What it looks like on Edovo:
Instead of delivering content and moving on, you pause and invite connection:
“Where have you seen this show up in real life?”
“What part of this feels familiar or uncomfortable?”
These prompts don’t derail the lesson. They anchor it. They help learners integrate new ideas by connecting them to lived experience, how adults actually learn.
What this means:
In liberatory design, the learner’s experience isn’t background noise. It’s a legitimate source of insight that strengthens understanding.
What it looks like on Edovo:
Even in a brand-new topic, you ask learners to notice and reflect:
“What patterns have you observed before this lesson?”
“Does this idea match—or challenge—what you’ve seen?”
This reduces cognitive load, improves retention, and restores agency by signaling: you already bring something valuable into this space.
What this means:
The goal isn’t correct answers, it’s judgment, reflection, and decision-making. Liberatory design prioritizes how learners think, not how closely they follow instructions.
What it looks like on Edovo:
Instead of framing questions around a single “right” response, you invite evaluation:
“What are the trade-offs here?”
“What might someone miss if they rushed this decision?”
“Would your approach change depending on the situation?”
When multiple answers are defensible, learners stay cognitively engaged—and learning goes deeper.
What this means:
Tone is not a stylistic choice. It’s a neurological one. Dignity-centered design keeps the nervous system regulated enough for learning to happen.
What it looks like on Edovo:
Before publishing, you run a simple gut-check:
Would I want to be spoken to this way after a long, stressful day?
Language that is respectful, human, and non-punitive keeps learners oriented and open. When tone communicates safety, the brain stays online, and learning becomes possible.
Freire named the problem. Modern learning science explains why it works.
Critical, dialogical learning in correctional settings increases persistence, confidence, and trust (Wilson & Deutsch, 2022).
Relevance and choice significantly improve engagement in closed digital systems (Journal of Digital Equity in Education, 2023).
Trauma-informed design paired with reflective prompts leads to stronger transfer of learning—not avoidance (Hawkins & Lugo, 2021).
Translation: When learners feel respected, their brains stay online.
Ask yourself:
Voice & tone
Does this sound like a guide, or a directive?
Am I explaining with the learner or over them?
Dialogue
Do learners get to interpret, question, or decide?
Are there moments where thinking matters more than correctness?
Relevance
Does this connect to real life, or just ideal scenarios?
Am I honoring experience without forcing vulnerability?
Power
Who is positioned as the expert here?
Do learners have agency, or just instructions?
If your course leans heavily toward “Here’s what you need to know,” that’s a cue, not a failure. Adjustments make all the difference.

Paulo Freire wasn’t just critiquing education. He was naming how power shows up in learning.

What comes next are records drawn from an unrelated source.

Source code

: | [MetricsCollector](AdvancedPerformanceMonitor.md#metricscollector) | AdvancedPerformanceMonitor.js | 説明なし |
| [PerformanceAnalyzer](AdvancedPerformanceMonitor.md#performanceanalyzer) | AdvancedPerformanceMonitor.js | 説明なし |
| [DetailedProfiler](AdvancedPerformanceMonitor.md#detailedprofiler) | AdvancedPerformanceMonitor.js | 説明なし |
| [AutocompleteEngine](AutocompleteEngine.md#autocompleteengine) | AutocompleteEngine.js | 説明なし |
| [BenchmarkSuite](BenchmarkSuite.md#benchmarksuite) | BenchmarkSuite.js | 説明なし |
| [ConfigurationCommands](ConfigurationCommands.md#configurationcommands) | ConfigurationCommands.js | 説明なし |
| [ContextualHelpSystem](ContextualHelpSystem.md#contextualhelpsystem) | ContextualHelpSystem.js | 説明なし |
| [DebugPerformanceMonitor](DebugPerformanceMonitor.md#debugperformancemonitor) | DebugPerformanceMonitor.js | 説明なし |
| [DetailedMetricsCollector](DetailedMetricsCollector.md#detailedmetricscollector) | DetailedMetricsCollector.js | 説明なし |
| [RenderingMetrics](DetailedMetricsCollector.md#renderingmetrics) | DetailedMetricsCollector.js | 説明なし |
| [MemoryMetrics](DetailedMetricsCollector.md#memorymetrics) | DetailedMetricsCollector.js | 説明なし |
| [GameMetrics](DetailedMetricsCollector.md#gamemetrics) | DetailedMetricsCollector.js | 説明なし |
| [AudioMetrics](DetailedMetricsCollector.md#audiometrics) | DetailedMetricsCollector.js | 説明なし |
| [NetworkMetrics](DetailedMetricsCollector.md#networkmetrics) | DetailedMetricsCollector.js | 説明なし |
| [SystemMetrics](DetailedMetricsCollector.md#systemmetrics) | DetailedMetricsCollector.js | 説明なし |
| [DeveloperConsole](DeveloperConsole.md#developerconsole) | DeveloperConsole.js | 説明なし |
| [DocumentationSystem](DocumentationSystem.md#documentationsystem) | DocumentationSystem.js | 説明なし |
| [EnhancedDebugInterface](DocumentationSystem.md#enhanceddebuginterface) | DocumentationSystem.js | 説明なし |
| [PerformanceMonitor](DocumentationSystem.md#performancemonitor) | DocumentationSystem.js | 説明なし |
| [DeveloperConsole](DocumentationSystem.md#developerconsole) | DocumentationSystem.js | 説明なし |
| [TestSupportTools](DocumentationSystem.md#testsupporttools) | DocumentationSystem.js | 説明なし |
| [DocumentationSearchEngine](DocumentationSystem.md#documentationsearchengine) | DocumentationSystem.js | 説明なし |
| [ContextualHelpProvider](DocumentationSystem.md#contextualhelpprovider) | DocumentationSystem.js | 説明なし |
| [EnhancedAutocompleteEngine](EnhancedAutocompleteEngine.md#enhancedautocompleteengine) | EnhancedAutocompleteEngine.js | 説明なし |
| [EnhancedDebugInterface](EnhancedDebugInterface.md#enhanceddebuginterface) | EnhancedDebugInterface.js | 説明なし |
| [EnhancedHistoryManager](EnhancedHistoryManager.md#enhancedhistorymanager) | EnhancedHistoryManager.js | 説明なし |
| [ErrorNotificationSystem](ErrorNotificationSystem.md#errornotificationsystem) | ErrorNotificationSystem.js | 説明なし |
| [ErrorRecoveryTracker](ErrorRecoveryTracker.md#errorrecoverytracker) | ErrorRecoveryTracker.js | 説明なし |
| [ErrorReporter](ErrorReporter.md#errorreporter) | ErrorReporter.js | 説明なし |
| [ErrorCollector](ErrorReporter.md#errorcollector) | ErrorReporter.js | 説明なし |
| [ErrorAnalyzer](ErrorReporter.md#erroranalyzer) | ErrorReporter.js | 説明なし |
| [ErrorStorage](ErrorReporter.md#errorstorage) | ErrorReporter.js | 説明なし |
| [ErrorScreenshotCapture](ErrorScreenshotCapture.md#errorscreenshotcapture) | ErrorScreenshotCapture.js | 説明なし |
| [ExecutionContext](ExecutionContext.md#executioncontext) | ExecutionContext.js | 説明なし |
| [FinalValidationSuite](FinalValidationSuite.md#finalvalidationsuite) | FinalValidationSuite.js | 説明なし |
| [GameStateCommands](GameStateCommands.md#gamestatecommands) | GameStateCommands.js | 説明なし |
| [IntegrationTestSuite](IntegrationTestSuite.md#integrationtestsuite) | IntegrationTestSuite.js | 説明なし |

On Edovo, every design choice sends a message:
Your voice matters
or Just get through this
Liberatory learning starts when we stop narrating someone else’s life and start building space for them to author their own understanding.
References
(Just in case you don’t believe us.)
Brookfield, S. D. (2012). Teaching for critical thinking: Tools and techniques to help students question their assumptions. Jossey-Bass.
Freire, P. (1970). Pedagogy of the oppressed. Continuum.
hooks, b. (1994). Teaching to transgress: Education as the practice of freedom. Routledge.
Mezirow, J. (1991). Transformative dimensions of adult learning. Jossey-Bass.
Tisdell, E. J. (2008). Spirituality and adult learning. New Directions for Adult and Continuing Education, 120, 27–36.